Segundo o MCTI, a revisão beneficiará outras empresas. São mais de 25 indústrias de tablets e mais de cem de notebooks enquadradas no PPB. A pasta deve colocar o assunto em consulta pública nos próximos dias.

Após isso, um parecer técnico conjunto entre Suframa e os ministérios da Ciência e Tecnologia e do Desenvolvimento será elaborado e encaminhado aos titulares das pastas. A expectativa é que a portaria com as novas porcentagens de conteúdo nacional mínimo saia num período de 20 a 30 dias.

Outras revisões

Com o atraso na implantação da linha de montagem de telas de cristal líquido da Foxconn, o governo não descarta uma nova revisão no processo produtivo dos tablets. A partir de 2014, pelo programa atual, ao menos 50% das telas (displays) de aparelhos montados no País deveriam ser feitas em solo nacional. Sem a fábrica da empresa chinesa, essa cota pode ter que ser revista.

Segundo o coordenador de microeletrônica do MCTI, Henrique de Oliveira Miguel, a pasta conta com “outras possibilidades” de fornecedores, o que inclui “outras empresas que já estão fabricando em Manaus”.
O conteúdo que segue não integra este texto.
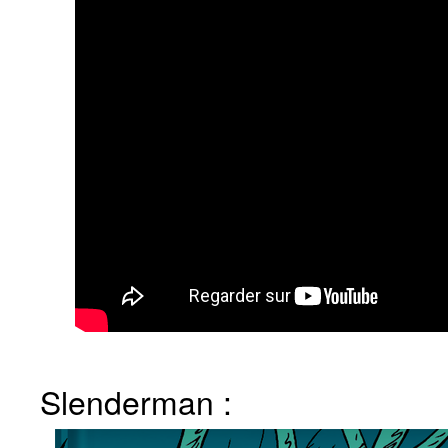
Slenderman :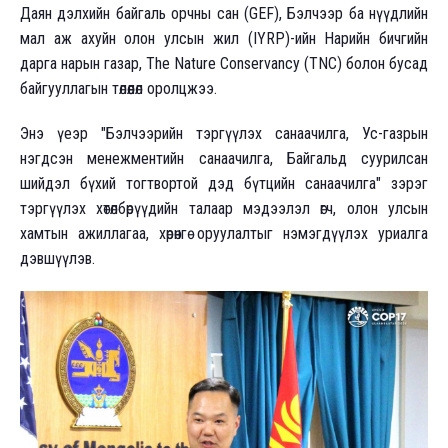
Даян дэлхийн байгаль орчны сан (GEF), Бэлчээр ба нүүдлийн
мал аж ахуйн олон улсын жил (IYRP)-ийн Нарийн бичгийн
дарга нарын газар, The Nature Conservancy (TNC) болон бусад
байгууллагын төлөөлөл оролцжээ.
Энэ үеэр "Бэлчээрийн тэргүүлэх санаачилга, Ус-газрын
нэгдсэн менежментийн санаачилга, Байгальд суурилсан
шийдэл бүхий тогтвортой дэд бүтцийн санаачилга" зэрэг
тэргүүлэх хөтөлбөрүүдийн талаар мэдээлэл өгч, олон улсын
хамтын ажиллагаа, хөрөнгө оруулалтыг нэмэгдүүлэх уриалга
дэвшүүлэв.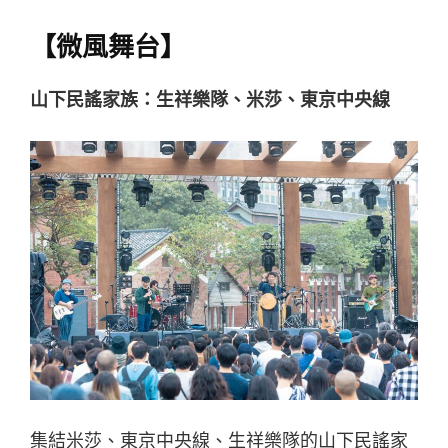
【微風舞台】
山下民謠家族：生祥樂隊、米莎、東京中央線
集結米莎、東京中央線、生祥樂隊的山下民謠家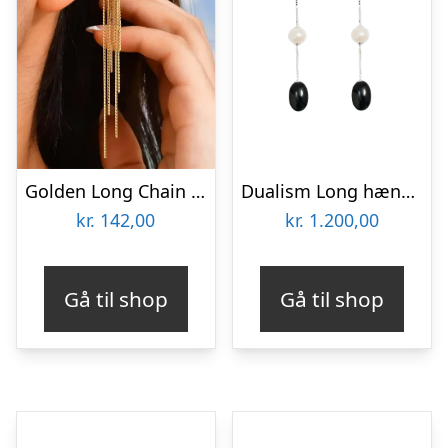
Golden Long Chain Ear Cuff Øreclip – Forgyldt Kæde-Statement (1 stk)
Dualism Long hængeøreringe – sølv
kr.
142,00
kr.
1.200,00
Gå til shop
Gå til shop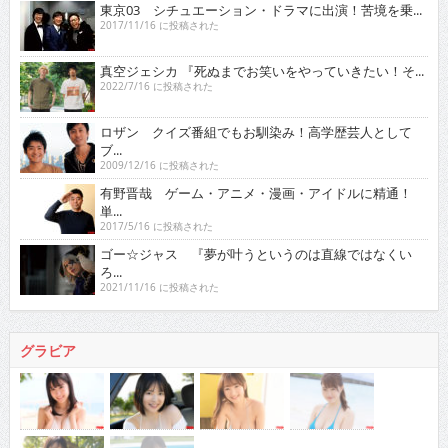
東京03 シチュエーション・ドラマに出演！苦境を乗...
2017/11/16 に投稿された
真空ジェシカ 『死ぬまでお笑いをやっていきたい！そ...
2022/7/16 に投稿された
ロザン クイズ番組でもお馴染み！高学歴芸人として
ブ...
2009/12/16 に投稿された
有野晋哉 ゲーム・アニメ・漫画・アイドルに精通！
単...
2017/5/16 に投稿された
ゴー☆ジャス 『夢が叶うというのは直線ではなくい
ろ...
2021/11/16 に投稿された
グラビア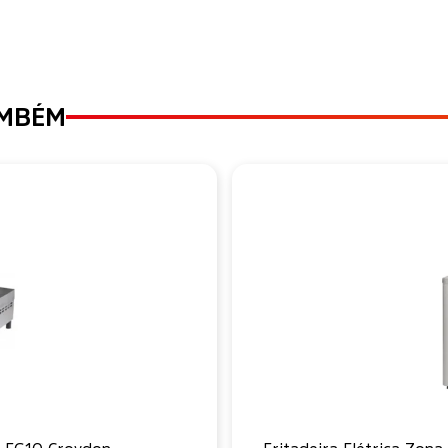
AMBÉM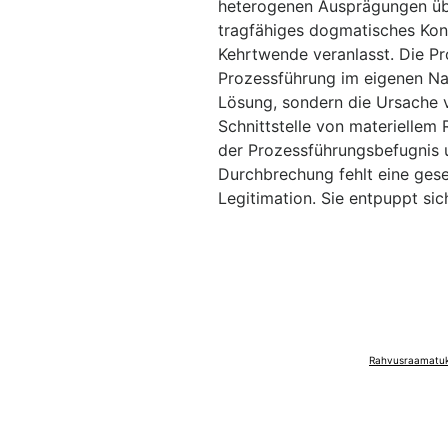
heterogenen Ausprägungen über
tragfähiges dogmatisches Konz
Kehrtwende veranlasst. Die Pro
Prozessführung im eigenen Nam
Lösung, sondern die Ursache v
Schnittstelle von materiellem
der Prozessführungsbefugnis u
Durchbrechung fehlt eine ges
Legitimation. Sie entpuppt sic
Rahvusraamatuko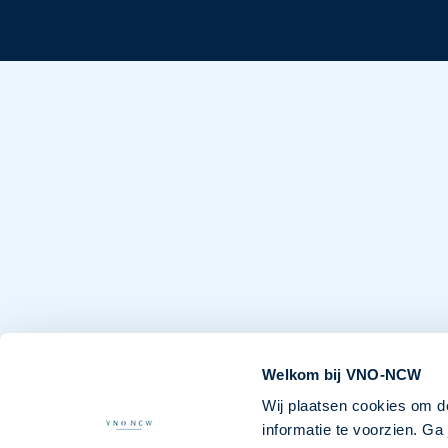
Welkom bij VNO-NCW
Wij plaatsen cookies om d
informatie te voorzien. G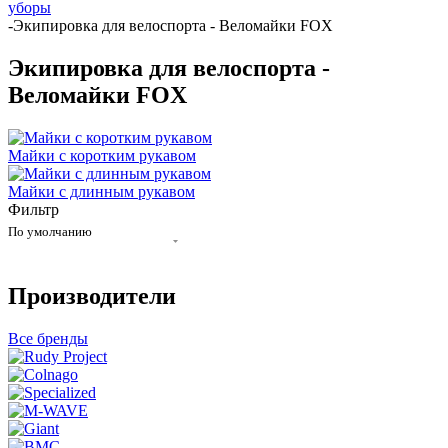
уборы
-
Экипировка для велоспорта - Веломайки FOX
Экипировка для велоспорта -
Веломайки FOX
Майки с коротким рукавом
Майки с длинным рукавом
Фильтр
По умолчанию
Производители
Все бренды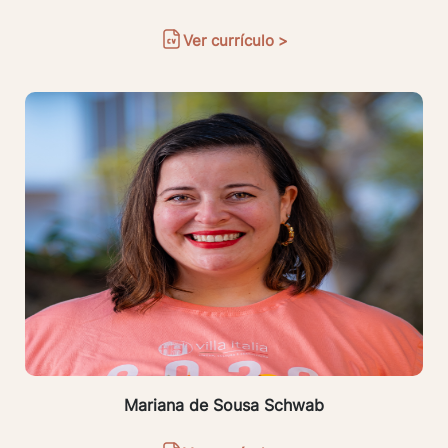
Ver currículo >
Mariana de Sousa Schwab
Segundo a consultoria de tecnologia IDC, as vendas de tablets devem chegar a 2,6 milhões em 2012. O governo é o maior comprador, com 900 mil equipamentos eletrônicos encomendados pelo MEC. Para o ano que vem, a previsão é que 5,4 milhões de tablets sejam comercializados no País.

Atraso em Minas

A fábrica de displays da Foxconn foi anunciada em abril de 2011, durante visita da presidente Dilma à China. Em maio do mesmo ano, o governo publicou a portaria com o processo produtivo básico para tablets.

À época, foi divulgado que a empresa investiria US$ 12 bilhões no País, sendo US$ 4 bilhões na unidade de telas que ficaria em Minas Gerais. Em setembro, a Foxconn anunciou sua nona fábrica em Itu (SP), mas informou que não produzirá telas lá.

A Folha revelou que a chinesa pediu reserva de mercado para telas de cristal líquido com o uso da tecnologia LED para trazer a linha de montagem ao País. A exigência deve impedir a fábrica de sair do papel, já que o governo a considera inaceitável. Outra pendência é que o governo tem tentado convencer a fabricante – até o momento sem sucesso – a trazer ao País sua tecnologia mais avançada.